Sobre a natureza humana
Os outros jornais apenas noticiaram o flagrante de supostos voluntários roubando donativos enviados aos flagelados de Santa Catarina.
Mas o Globo resolveu propor aos seus leitores uma reflexão sobre o episódio.
Esse é o tema que ocupa quase metade da primeira página, formando a manchete do jornal carioca: ‘Que país é este, onde se rouba flagelado?’
As imagens de militares e civis carregando roupas e calçados que deveriam selecionar para serem entregues às famílias atingidas pelas enchentes causaram indignação por todo o País, mas apenas o Globo resolveu propor uma reflexão sobre o fato.
É verdade que há lugares-comuns nas opiniões selecionadas, mas o jornal cumpre seu papel de não passar simplesmente pelos acontecimentos.
Entre os entrevistados há aqueles que sempre acham que o exemplo dos políticos e outros agentes públicos define o comportamento da sociedade, mas também há boas reflexões que podem ajudar o leitor a pensar sobre seu próprio comportamento.
Afinal, observa o jornal, é nas tragédias que se conhece o melhor e o pior do ser humano.
Mas o Globo não apenas analisa o comportamento criminoso dos ladrões de donativos.
Também está publicada na edição de hoje do jornal carioca e do Estado de S.Paulo a história do agricultor Daniel Manoel da Silva e sua família, que devolveram vinte mil reais encontrados na manga de um casaco recebido como doação.
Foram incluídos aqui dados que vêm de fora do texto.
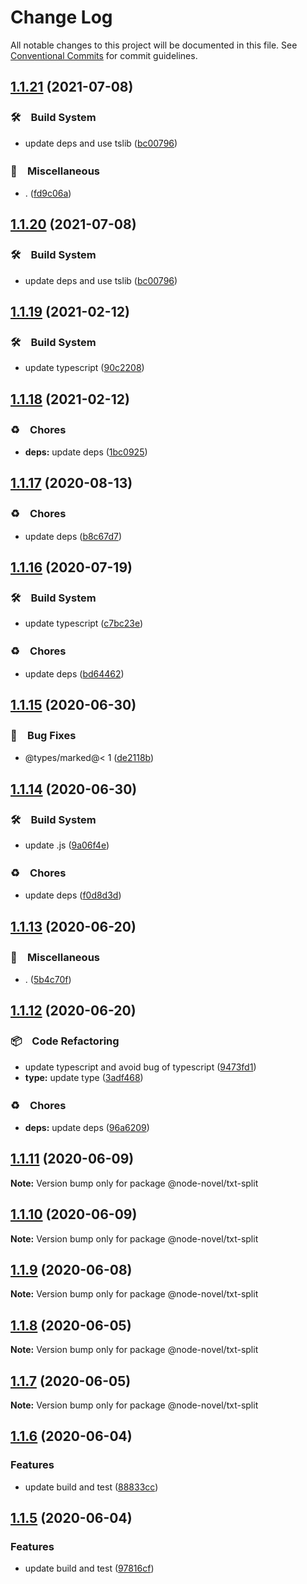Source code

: # Change Log

All notable changes to this project will be documented in this file.
See [Conventional Commits](https://conventionalcommits.org) for commit guidelines.

## [1.1.21](https://github.com/bluelovers/ws-node-novel/compare/@node-novel/txt-split@1.1.19...@node-novel/txt-split@1.1.21) (2021-07-08)


### 🛠　Build System

* update deps and use tslib ([bc00796](https://github.com/bluelovers/ws-node-novel/commit/bc007968e0dde703a1b4e79d147bd7122fe3468b))


### 🔖　Miscellaneous

* . ([fd9c06a](https://github.com/bluelovers/ws-node-novel/commit/fd9c06a1e1bc526117eee710e13814cc174c4bf4))





## [1.1.20](https://github.com/bluelovers/ws-node-novel/compare/@node-novel/txt-split@1.1.19...@node-novel/txt-split@1.1.20) (2021-07-08)


### 🛠　Build System

* update deps and use tslib ([bc00796](https://github.com/bluelovers/ws-node-novel/commit/bc007968e0dde703a1b4e79d147bd7122fe3468b))





## [1.1.19](https://github.com/bluelovers/ws-node-novel/compare/@node-novel/txt-split@1.1.18...@node-novel/txt-split@1.1.19) (2021-02-12)


### 🛠　Build System

* update typescript ([90c2208](https://github.com/bluelovers/ws-node-novel/commit/90c22085d647eea8c5e8c4a24ca3dd63cbf784af))





## [1.1.18](https://github.com/bluelovers/ws-node-novel/compare/@node-novel/txt-split@1.1.17...@node-novel/txt-split@1.1.18) (2021-02-12)


### ♻️　Chores

* **deps:** update deps ([1bc0925](https://github.com/bluelovers/ws-node-novel/commit/1bc09257c16754054103f3aec637dcf18f81f25a))





## [1.1.17](https://github.com/bluelovers/ws-node-novel/compare/@node-novel/txt-split@1.1.16...@node-novel/txt-split@1.1.17) (2020-08-13)


### ♻️　Chores

* update deps ([b8c67d7](https://github.com/bluelovers/ws-node-novel/commit/b8c67d7e0447d0afdedef9d1023f254c929efbeb))





## [1.1.16](https://github.com/bluelovers/ws-node-novel/compare/@node-novel/txt-split@1.1.15...@node-novel/txt-split@1.1.16) (2020-07-19)


### 🛠　Build System

* update typescript ([c7bc23e](https://github.com/bluelovers/ws-node-novel/commit/c7bc23ed14faf935ec25170eb23010d8f9c685c1))


### ♻️　Chores

* update deps ([bd64462](https://github.com/bluelovers/ws-node-novel/commit/bd644622f4f1f4941293c180272df22ec30d402a))





## [1.1.15](https://github.com/bluelovers/ws-node-novel/compare/@node-novel/txt-split@1.1.14...@node-novel/txt-split@1.1.15) (2020-06-30)


### 🐛　Bug Fixes

* @types/marked@< 1 ([de2118b](https://github.com/bluelovers/ws-node-novel/commit/de2118bde74358c4338e7d9ca7258df7d3ce24bb))





## [1.1.14](https://github.com/bluelovers/ws-node-novel/compare/@node-novel/txt-split@1.1.13...@node-novel/txt-split@1.1.14) (2020-06-30)


### 🛠　Build System

* update .js ([9a06f4e](https://github.com/bluelovers/ws-node-novel/commit/9a06f4ea5bcbb28992702ed75cdd432963caa95c))


### ♻️　Chores

* update deps ([f0d8d3d](https://github.com/bluelovers/ws-node-novel/commit/f0d8d3d96cef067e3f1c2bc8c5e4110110d5c25b))





## [1.1.13](https://github.com/bluelovers/ws-node-novel/compare/@node-novel/txt-split@1.1.12...@node-novel/txt-split@1.1.13) (2020-06-20)


### 🔖　Miscellaneous

* . ([5b4c70f](https://github.com/bluelovers/ws-node-novel/commit/5b4c70fc018e2f2622187143859a9783c5370849))





## [1.1.12](https://github.com/bluelovers/ws-node-novel/compare/@node-novel/txt-split@1.1.11...@node-novel/txt-split@1.1.12) (2020-06-20)


### 📦　Code Refactoring

* update typescript and avoid bug of typescript ([9473fd1](https://github.com/bluelovers/ws-node-novel/commit/9473fd159a3e0774e7646ab2dc60d73a4667f09b))
* **type:** update type ([3adf468](https://github.com/bluelovers/ws-node-novel/commit/3adf4684cfc7bb2b831802498840f8e523798611))


### ♻️　Chores

* **deps:** update deps ([96a6209](https://github.com/bluelovers/ws-node-novel/commit/96a62099f0774dae433a16b9e20f2c4ddd518749))





## [1.1.11](https://github.com/bluelovers/ws-node-novel/compare/@node-novel/txt-split@1.1.10...@node-novel/txt-split@1.1.11) (2020-06-09)

**Note:** Version bump only for package @node-novel/txt-split





## [1.1.10](https://github.com/bluelovers/ws-node-novel/compare/@node-novel/txt-split@1.1.9...@node-novel/txt-split@1.1.10) (2020-06-09)

**Note:** Version bump only for package @node-novel/txt-split





## [1.1.9](https://github.com/bluelovers/ws-node-novel/compare/@node-novel/txt-split@1.1.8...@node-novel/txt-split@1.1.9) (2020-06-08)

**Note:** Version bump only for package @node-novel/txt-split





## [1.1.8](https://github.com/bluelovers/ws-node-novel/compare/@node-novel/txt-split@1.1.7...@node-novel/txt-split@1.1.8) (2020-06-05)

**Note:** Version bump only for package @node-novel/txt-split





## [1.1.7](https://github.com/bluelovers/ws-node-novel/compare/@node-novel/txt-split@1.1.6...@node-novel/txt-split@1.1.7) (2020-06-05)

**Note:** Version bump only for package @node-novel/txt-split





## [1.1.6](https://github.com/bluelovers/ws-node-novel/compare/@node-novel/txt-split@1.1.5...@node-novel/txt-split@1.1.6) (2020-06-04)


### Features

* update build and test ([88833cc](https://github.com/bluelovers/ws-node-novel/commit/88833cc50b3b3194adfc3683fe2fca73c8ef8424))





## [1.1.5](https://github.com/bluelovers/ws-node-novel/compare/@node-novel/txt-split@1.1.4...@node-novel/txt-split@1.1.5) (2020-06-04)


### Features

* update build and test ([97816cf](https://github.com/bluelovers/ws-node-novel/commit/97816cfc4ef513d3cdeb5fc525a010543123fa76))
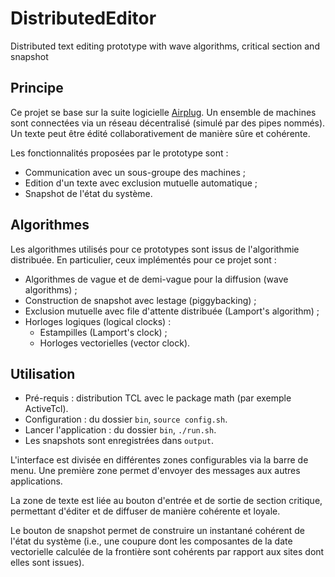 # DistributedEditor
Distributed text editing prototype with wave algorithms, critical section and snapshot

## Principe

Ce projet se base sur la suite logicielle [Airplug](https://airplug.hds.utc.fr/dokuwiki/doku.php). Un ensemble de machines sont connectées via un réseau décentralisé (simulé par des pipes nommés). Un texte peut être édité collaborativement de manière sûre et cohérente.

Les fonctionnalités proposées par le prototype sont :
* Communication avec un sous-groupe des machines ;
* Edition d'un texte avec exclusion mutuelle automatique ;
* Snapshot de l'état du système.

## Algorithmes

Les algorithmes utilisés pour ce prototypes sont issus de l'algorithmie distribuée. En particulier, ceux implémentés pour ce projet sont :
* Algorithmes de vague et de demi-vague pour la diffusion (wave algorithms) ;
* Construction de snapshot avec lestage (piggybacking) ;
* Exclusion mutuelle avec file d'attente distribuée (Lamport's algorithm) ;
* Horloges logiques (logical clocks) :
  * Estampilles (Lamport's clock) ;
  * Horloges vectorielles (vector clock).
  
## Utilisation

* Pré-requis : distribution TCL avec le package math (par exemple ActiveTcl).
* Configuration : du dossier `bin`, `source config.sh`.
* Lancer l'application : du dossier `bin`, `./run.sh`.
* Les snapshots sont enregistrées dans `output`.

L'interface est divisée en différentes zones configurables via la barre de menu. Une première zone permet d'envoyer des messages aux autres applications.

La zone de texte est liée au bouton d'entrée et de sortie de section critique, permettant d'éditer et de diffuser de manière cohérente et loyale.

Le bouton de snapshot permet de construire un instantané cohérent de l'état du système (i.e., une coupure dont les composantes de la date vectorielle calculée de la frontière sont cohérents par rapport aux sites dont elles sont issues).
Há outros casos de desvio, como o que aconteceu em São Paulo, onde quatro agentes da Defesa Civil furtaram alimentos que deveriam ser enviados a Santa Catarina, mas nem tudo é mau comportamento.
A decisão do Globo, de propor um momento de reflexão sobre a atitude criminosa que se destaca em meio ao movimento de solidariedade, cumpre uma das missões da imprensa – a de não apenas noticiar os acontecimentos, mas também estimular o público a refletir sobre eles.
Como diz um dos entrevistados, se apenas se noticia a perversão de alguns, pode-se estar desestimulando o espírito solidário, que é o melhor de todos.
Para refrescar a memória
A série de reportagens e artigos publicados nos últimos dias em referência aos quarenta anos do Ato Institucional número 5 passou ao largo de alguns episódios importantes.
Luiz Egypto, editor do Observatório da Imprensa:
– Na recente rememoração dos quarenta anos do Ato Institucional nº 5 (AI-5), completados no sábado passado, dois pontos merecem ser destacados. Um deles é a reação dos jornais à truculência da ditadura militar, que depois do AI-5 deixou rolarem soltos os seus mais ferozes instintos. Muitos jornais – e revistas – enfrentaram a barra-pesada e a censura prévia com galhardia, tentando informar seus leitores nas entrelinhas ou por meio de soluções editoriais cifradas; outros, porém, entregaram-se placidamente aos confortos da autocensura, como forma de garantir a sobrevivência sem melindrar os poderosos de plantão.
O segundo ponto a destacar é o comportamento que à época teve o Correio da Manhã, diário fundado em 1901, no Rio de Janeiro, e que se tornou um dos mais influentes do país. O jornal havia apoiado o golpe de 1964, mas logo depois passou a fazer oposição ao novo regime. Como lembra o jornalista Fuad Atala, em artigo na edição online deste Observatório, menos de uma semana antes do AI-5 o jornal havia sofrido um atentado a bomba. O Correio noticiou o fato, responsabilizando pelo crime o então presidente da República, general Artur da Costa e Silva.
O Correio da Manhã recusou compactuar com a autocensura e, por isso, foi especialmente visado pelos censores. A ditadura influiu para que os bancos lhe cortassem o crédito e para que os anunciantes abandonassem o jornal. Em março de 1969, o Correio entrou em concordata. Foi arrendado por um grupo de empreiteiros e fechou em definitivo as portas em julho de 1974.
Esses tempos que não deixaram saudade, mas precisam ser bem conhecidos, sobretudo por quem não os viveu.